Sunday, February 19, 2006

Hamdallaye Pictures

Katie, me, Cathy, and Liz all dolled up for our fashion show; our host moms dressed us.








Very photogenic camels













If you look closely enough you can find three goats in or on this bush taxi







This is at a baby naming ceremony at my house. It takes place one week after the baby is born. Her name is Sumiya.

Training in Hamdallaye

I'm in Niger; if you need to consult a map, first feel the shame, then , look in the middle of the top part of Africa. Our training site is located about 20 kilometers east of Niamey, the capital. Our schedule is packed; I'm sure this is intended to minimize homesickness. We learn language in adobe huts for 20 hours per week with 1 instructor for every 3 students. I'm learning Hausa-about 40 million speakers worldwide, the other half of our group is learning Zarma. Our technical training is secondary to language, but includes intersting things like goat milking (yay!) and experimental gardening.

We spend evenings , including dinner, with our host families. The staple grain here is millet, but rice and pasta is avaiable, even in the bush. I sleep outside but unfortunately, so does everything else and I ll tell you, anyone who thinks that they're incapable of slaughtering God's creatures just needs a few mornings of waking up to guinea hens and roosters. Who's hungry. That's all I have to say. God is the other reason I wake up so early, not so much in a miraculous way, more in the blaring loudspeaker kind of way. The prayer is called at 6am over a village-wide soundsystem. Suprisingly, this is preferable to the fowl method, in fact, I kind of like it. Right now it's the "cold" season here. The villagers and our trainers bundle up in the morning and shiver. It dips into the mid 60's. Brrrr.
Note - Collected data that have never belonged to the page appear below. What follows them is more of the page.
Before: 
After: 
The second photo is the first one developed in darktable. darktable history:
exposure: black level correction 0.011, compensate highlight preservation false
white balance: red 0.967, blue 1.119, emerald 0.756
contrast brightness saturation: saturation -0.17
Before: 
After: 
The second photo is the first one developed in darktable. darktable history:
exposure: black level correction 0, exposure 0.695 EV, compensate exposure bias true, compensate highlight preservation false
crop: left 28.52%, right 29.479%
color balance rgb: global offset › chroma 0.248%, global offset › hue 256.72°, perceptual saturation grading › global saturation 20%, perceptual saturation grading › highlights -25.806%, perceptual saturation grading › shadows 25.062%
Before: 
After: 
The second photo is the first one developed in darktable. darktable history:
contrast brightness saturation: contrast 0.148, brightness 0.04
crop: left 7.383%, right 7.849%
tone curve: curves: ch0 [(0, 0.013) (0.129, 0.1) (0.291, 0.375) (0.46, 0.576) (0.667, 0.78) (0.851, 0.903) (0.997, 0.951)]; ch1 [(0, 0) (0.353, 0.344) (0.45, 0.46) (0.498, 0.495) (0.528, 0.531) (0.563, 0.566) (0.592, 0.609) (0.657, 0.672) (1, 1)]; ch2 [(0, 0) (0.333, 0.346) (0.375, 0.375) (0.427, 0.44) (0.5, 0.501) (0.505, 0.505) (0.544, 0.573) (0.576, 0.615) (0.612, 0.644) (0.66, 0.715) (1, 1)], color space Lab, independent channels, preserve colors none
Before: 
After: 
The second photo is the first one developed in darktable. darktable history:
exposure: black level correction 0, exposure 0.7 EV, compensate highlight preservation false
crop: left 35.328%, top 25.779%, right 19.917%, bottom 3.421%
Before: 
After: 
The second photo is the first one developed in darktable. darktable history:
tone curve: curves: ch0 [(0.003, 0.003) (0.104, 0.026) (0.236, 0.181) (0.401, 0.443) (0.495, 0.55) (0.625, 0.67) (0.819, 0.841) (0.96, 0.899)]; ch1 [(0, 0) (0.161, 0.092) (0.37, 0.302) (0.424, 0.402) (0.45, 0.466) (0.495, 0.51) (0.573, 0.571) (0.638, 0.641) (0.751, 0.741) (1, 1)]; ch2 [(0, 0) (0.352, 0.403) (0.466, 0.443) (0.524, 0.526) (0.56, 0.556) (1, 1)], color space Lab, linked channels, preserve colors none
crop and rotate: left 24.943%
The last weekend in January was spent with a permanent Peace Corps Volunteer in their village. I have ridden a camel, carried well water on my head, and visited the capital, Niamey, via bush taxi. Since I ve been in Hamdallaye there has baby naming ceremony, a wedding, and a funeral. So far, I've been in good health, which is amazing. It could be that I may as well be a pin cushion with all the vaccinations I've had.

I just found out I'll be spending the next two years in the Tahoua region of Niger. There are 150 people in my village, only 50 of them are adults, and of those, only 5 are men. The other husbands live and work in Nigeria, Togo, Algeria, and everywhere else, a circumstance more and more common as Niger gets poorer and poorer. The 2005 United Nations Human Development Index ranks Niger 177 out of (you guessed it)177.